The CEO wants better execution within the four walls. But off-premises guests aren’t to be forgotten either.

“I’m a firm believer that the best experience we can deliver is within the restaurant. The best food experience you’ll have in a Smashburger is when you get our food fresh and you get to enjoy it within the four walls of our restaurant,” Sullivan says. “But the business has transformed so much over the last decade that 30 percent of our revenue goes to third party, and that’s a good number for us and that’s where we want to stay. We don’t need that to be 50, 60 percent. We don’t need that to be 5, 10 percent. It’s a nice steady, predictable line of revenue for us today. But we have to make sure that those consumers that are using that channel, they get this experience.”

In terms of development, Sullivan says Smashburger has “massive whitespace” across North America. The chain expects to return to positive net unit growth sometime between 2026 and 2027. This year, Smashburger plans to open 15 restaurants, 13 of which will be nontraditional, such as military bases and airports.

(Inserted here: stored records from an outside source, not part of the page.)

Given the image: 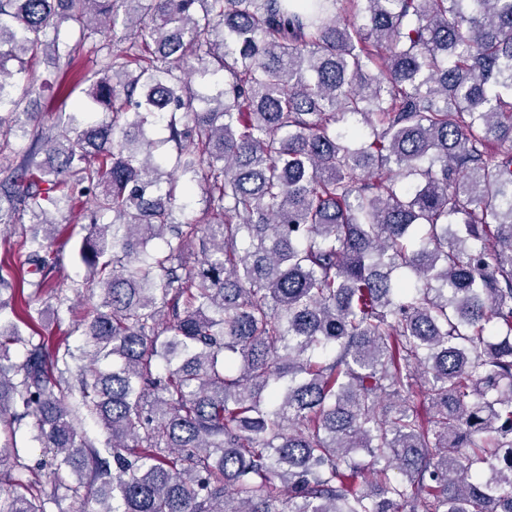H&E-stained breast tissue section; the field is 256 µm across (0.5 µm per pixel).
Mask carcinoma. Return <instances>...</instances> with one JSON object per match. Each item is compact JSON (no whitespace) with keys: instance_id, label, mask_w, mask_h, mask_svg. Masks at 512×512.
<instances>
[{"instance_id":"1","label":"carcinoma","mask_w":512,"mask_h":512,"mask_svg":"<svg viewBox=\"0 0 512 512\" xmlns=\"http://www.w3.org/2000/svg\"><path fill=\"white\" fill-rule=\"evenodd\" d=\"M64 27L128 47L82 78L105 118L0 184V224L44 227L0 275V424L52 453L27 484L0 447V512H512V0H0L18 143ZM87 195L101 301L50 352L19 324L67 306L48 211Z\"/></svg>"}]
</instances>
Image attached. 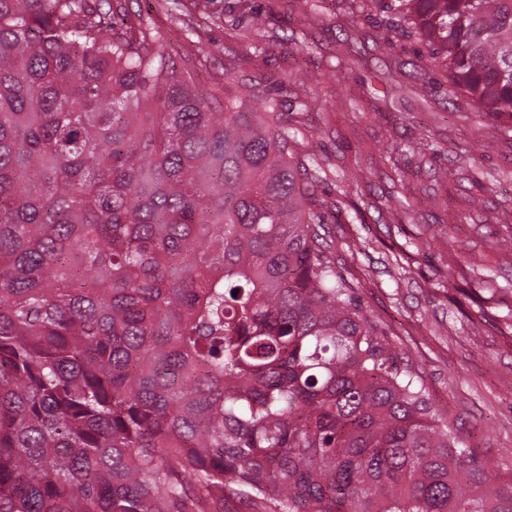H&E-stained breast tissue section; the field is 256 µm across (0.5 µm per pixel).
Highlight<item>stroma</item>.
<instances>
[{
  "label": "stroma",
  "instance_id": "stroma-1",
  "mask_svg": "<svg viewBox=\"0 0 512 512\" xmlns=\"http://www.w3.org/2000/svg\"><path fill=\"white\" fill-rule=\"evenodd\" d=\"M131 6L150 7L198 87L280 100L321 169L337 271L439 417L512 478V251L497 246L512 238V140L449 97L444 71L423 84L417 44L379 46L377 17L336 0H212L218 21L198 33L170 0Z\"/></svg>",
  "mask_w": 512,
  "mask_h": 512
}]
</instances>
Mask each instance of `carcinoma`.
Returning <instances> with one entry per match:
<instances>
[{
	"mask_svg": "<svg viewBox=\"0 0 512 512\" xmlns=\"http://www.w3.org/2000/svg\"><path fill=\"white\" fill-rule=\"evenodd\" d=\"M339 2L512 132V0ZM312 162L127 0H0V512H512L336 271Z\"/></svg>",
	"mask_w": 512,
	"mask_h": 512,
	"instance_id": "obj_1",
	"label": "carcinoma"
}]
</instances>
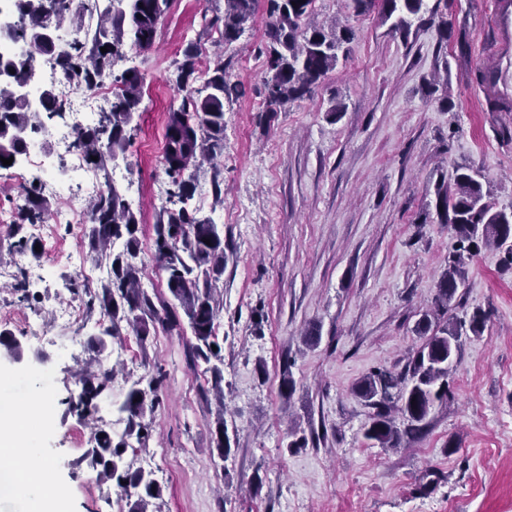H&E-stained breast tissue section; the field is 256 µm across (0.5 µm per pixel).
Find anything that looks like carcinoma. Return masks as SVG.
I'll list each match as a JSON object with an SVG mask.
<instances>
[{
    "mask_svg": "<svg viewBox=\"0 0 512 512\" xmlns=\"http://www.w3.org/2000/svg\"><path fill=\"white\" fill-rule=\"evenodd\" d=\"M73 0H18V25L13 33L27 42L22 59L0 56V78L25 85L34 64L45 56H53L64 72L76 77L86 88L93 89L104 76H113V68L124 58V47L139 49L153 46L158 26L164 19L169 0H108L99 8L98 23L89 39L78 38L63 50L37 33V29L59 30ZM314 0H269L267 25L266 75L264 87L269 111L284 109L288 104L312 94L318 82L339 62L343 44L351 41L352 31L336 25H313ZM358 15L372 10L388 20L397 15L393 27L407 32L415 19L426 12L436 14L441 0L428 6V0H351ZM257 0H224V11L216 13L212 24L222 28L224 42L231 44L242 36L253 21ZM107 48L103 53L100 48ZM197 48L189 46L183 60L176 62V84L184 93L182 104L166 118V145L163 169L168 178V203L154 224L155 259L166 274L170 300L157 309L141 287L144 267L135 262L140 251L139 220L125 195L110 180L106 190L88 205V245L98 260L110 264V277L100 291L90 296L89 307L99 305L109 325L101 335L88 339V348L101 352L107 339L132 332L145 343L158 323L180 326L179 315L187 319L191 332V348L196 357L217 364L210 368L211 391L218 403L211 447L219 457L228 450L229 439L224 422V346L219 342L218 314L223 301L216 297L217 284L224 280V235L208 217L198 216L190 207L195 193V173L203 164H213L224 152V100L238 94V85L230 82L228 64L218 56L209 77L201 88L196 81ZM120 90L101 112L98 123L82 129L73 146L87 163L105 172L108 163L126 154L138 129L137 117L142 102L139 73L122 72ZM64 101L54 91L42 95V112L51 120L64 112ZM45 126L39 113L28 109L26 97L0 93V158L17 157L26 150L27 132ZM98 160H91V157ZM49 202L41 196H30L20 208L22 224H42ZM435 212L441 224L451 226L456 245L448 255V265L436 283L432 306L418 323L426 341L408 362L405 370L394 373L376 369L363 376L355 393L373 409L364 437L381 448H398L404 437L422 428L435 404L448 403V369L460 348L464 326L479 335L484 319L478 315L469 323L448 319L443 327L432 330L433 320L448 314L464 284L463 265L482 247L505 248L512 264V204L501 208L488 200L483 192L480 174L469 166L454 168L451 181L437 184ZM210 243H205V240ZM122 250L114 251L115 244ZM113 370L76 373L81 392L66 401L67 411L89 417L98 410L97 400L110 389ZM161 378L139 380L130 388L119 406L127 415L126 439L112 444L109 433L96 435L91 449L90 465L103 480H111L124 494L127 512H152V501L161 498L162 489L150 474L133 468L125 460L134 437L145 444L147 428L142 424L146 412L160 404ZM140 401H135V398ZM403 419L398 427L394 413Z\"/></svg>",
    "mask_w": 512,
    "mask_h": 512,
    "instance_id": "carcinoma-1",
    "label": "carcinoma"
}]
</instances>
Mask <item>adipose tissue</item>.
<instances>
[{
  "mask_svg": "<svg viewBox=\"0 0 512 512\" xmlns=\"http://www.w3.org/2000/svg\"><path fill=\"white\" fill-rule=\"evenodd\" d=\"M11 380L0 377V498L27 496V512H62L56 476L30 432L41 416L38 396L14 397Z\"/></svg>",
  "mask_w": 512,
  "mask_h": 512,
  "instance_id": "adipose-tissue-1",
  "label": "adipose tissue"
}]
</instances>
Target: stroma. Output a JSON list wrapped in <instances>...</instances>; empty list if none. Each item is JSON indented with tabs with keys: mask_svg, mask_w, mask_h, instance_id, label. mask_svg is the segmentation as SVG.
Returning a JSON list of instances; mask_svg holds the SVG:
<instances>
[{
	"mask_svg": "<svg viewBox=\"0 0 512 512\" xmlns=\"http://www.w3.org/2000/svg\"><path fill=\"white\" fill-rule=\"evenodd\" d=\"M492 3L447 0L405 34L378 12L355 15L350 0H315V19L350 28L354 39L311 96L281 112L265 109L267 0L230 45L204 24L215 0H171L154 47L126 49L119 67L143 77L142 114L126 160L110 173L140 214L141 282L151 297L168 294L152 254L166 117L183 97L175 63L195 44L207 52L198 70L223 56L241 90L224 106V154L216 168L198 171L192 202L224 232L217 333L230 451L222 459L211 449L210 373L186 345L188 326L157 329L143 344L127 333L104 352L89 350L104 317L85 308L71 283L90 269L87 285L99 289L107 268L89 253L84 226L63 215L98 195L83 184L98 173L74 169L52 141L37 142L52 157L58 189L47 235L0 223V250L21 237L40 247L0 263L25 274L30 293L19 301L10 278L0 280V332L25 353L18 364L0 359V373L25 378L31 393L43 388L38 356L54 368L40 437L65 512H126L120 489L99 480L84 456L95 430L124 438L117 406L150 371L163 376L162 402L146 418L145 448L127 458L161 485L155 512H512V267L504 251L484 248L466 262L452 314L487 319L480 335L463 331L448 373L453 399L433 409L422 434L398 448L371 444L363 437L371 409L354 392L371 370L403 371L425 341L417 324L455 244L450 226L417 221L436 183L468 165L492 202L512 204V111H491L479 78L494 58ZM71 304L84 307L80 322L65 317ZM311 329L314 345L304 341ZM80 368L115 372L89 422L63 405L80 391ZM285 370L294 381L286 399ZM294 431L306 447H291Z\"/></svg>",
	"mask_w": 512,
	"mask_h": 512,
	"instance_id": "stroma-1",
	"label": "stroma"
}]
</instances>
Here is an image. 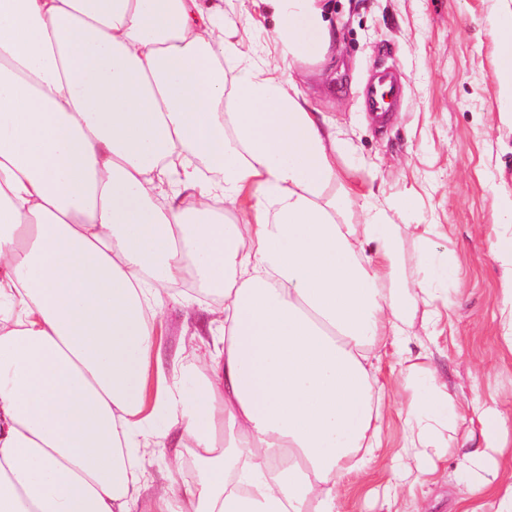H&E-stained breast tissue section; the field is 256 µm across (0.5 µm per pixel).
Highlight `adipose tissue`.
Segmentation results:
<instances>
[{
    "label": "adipose tissue",
    "mask_w": 512,
    "mask_h": 512,
    "mask_svg": "<svg viewBox=\"0 0 512 512\" xmlns=\"http://www.w3.org/2000/svg\"><path fill=\"white\" fill-rule=\"evenodd\" d=\"M222 2L0 0V512H340L381 445L372 347L412 363L449 270L408 276L387 211L333 192L336 132L292 74L335 43L323 0H242L277 20L272 62ZM491 26L512 104V0ZM494 255L512 353V234ZM189 269L224 333L190 393L156 348ZM400 399L427 471L448 387ZM148 445L198 479L147 494Z\"/></svg>",
    "instance_id": "obj_1"
}]
</instances>
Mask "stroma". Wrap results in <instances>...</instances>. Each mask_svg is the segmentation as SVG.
Returning <instances> with one entry per match:
<instances>
[{"instance_id": "stroma-1", "label": "stroma", "mask_w": 512, "mask_h": 512, "mask_svg": "<svg viewBox=\"0 0 512 512\" xmlns=\"http://www.w3.org/2000/svg\"><path fill=\"white\" fill-rule=\"evenodd\" d=\"M500 0H328L336 43L325 61L296 65L294 77L336 127V160L343 182L373 193L402 229L408 272L424 256L455 268L436 284L432 332L422 337L418 378L436 374L448 385V405L497 408L505 449L484 463L489 484L512 467V353L497 341L502 321L501 269L495 240L502 224L497 201L512 196V114L504 112L495 80L496 44L490 24ZM268 14L244 20L240 0H224V32L269 44ZM389 66L404 80V103L378 127L364 109L362 88L376 68ZM430 232H423V225ZM168 304L161 313L162 356L177 360L185 389L198 375L193 348L209 318L204 309ZM383 446L367 471L349 477L340 512H458L470 485L463 464L484 446L479 425L456 423L448 454L435 470L413 480L395 469H414L401 453L396 409L380 420ZM398 464H390L393 453Z\"/></svg>"}]
</instances>
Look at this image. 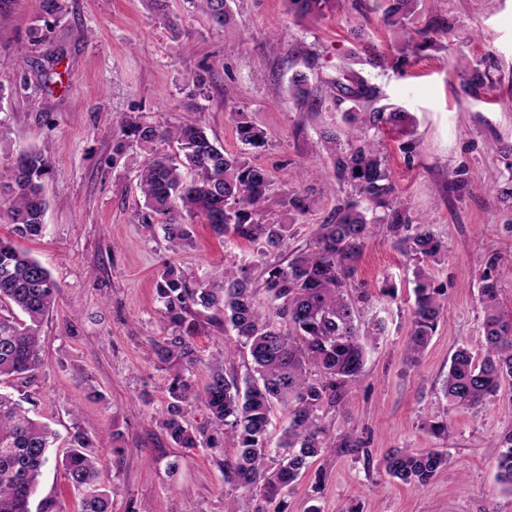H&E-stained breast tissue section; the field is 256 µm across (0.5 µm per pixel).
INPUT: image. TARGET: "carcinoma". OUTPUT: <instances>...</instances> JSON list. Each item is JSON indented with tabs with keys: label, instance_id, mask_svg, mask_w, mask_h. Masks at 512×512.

The chain is actively working with existing operators and recruiting new franchisees. Sullivan says Smashburger could “easily add” 1,000 traditional U.S. units without cannibalizing itself, most of them coming from the franchise community. That’s not counting 1,000 to 1,500 more nontraditional locations.

“I wouldn’t even call it step change,” the CEO says. “It’s been transformational what this brand has done over the last 12 months and it’s really become front of mind for the consumer again. And I would say that we’ve rebuilt our premium position. And we’ll continue to build on that premium position.”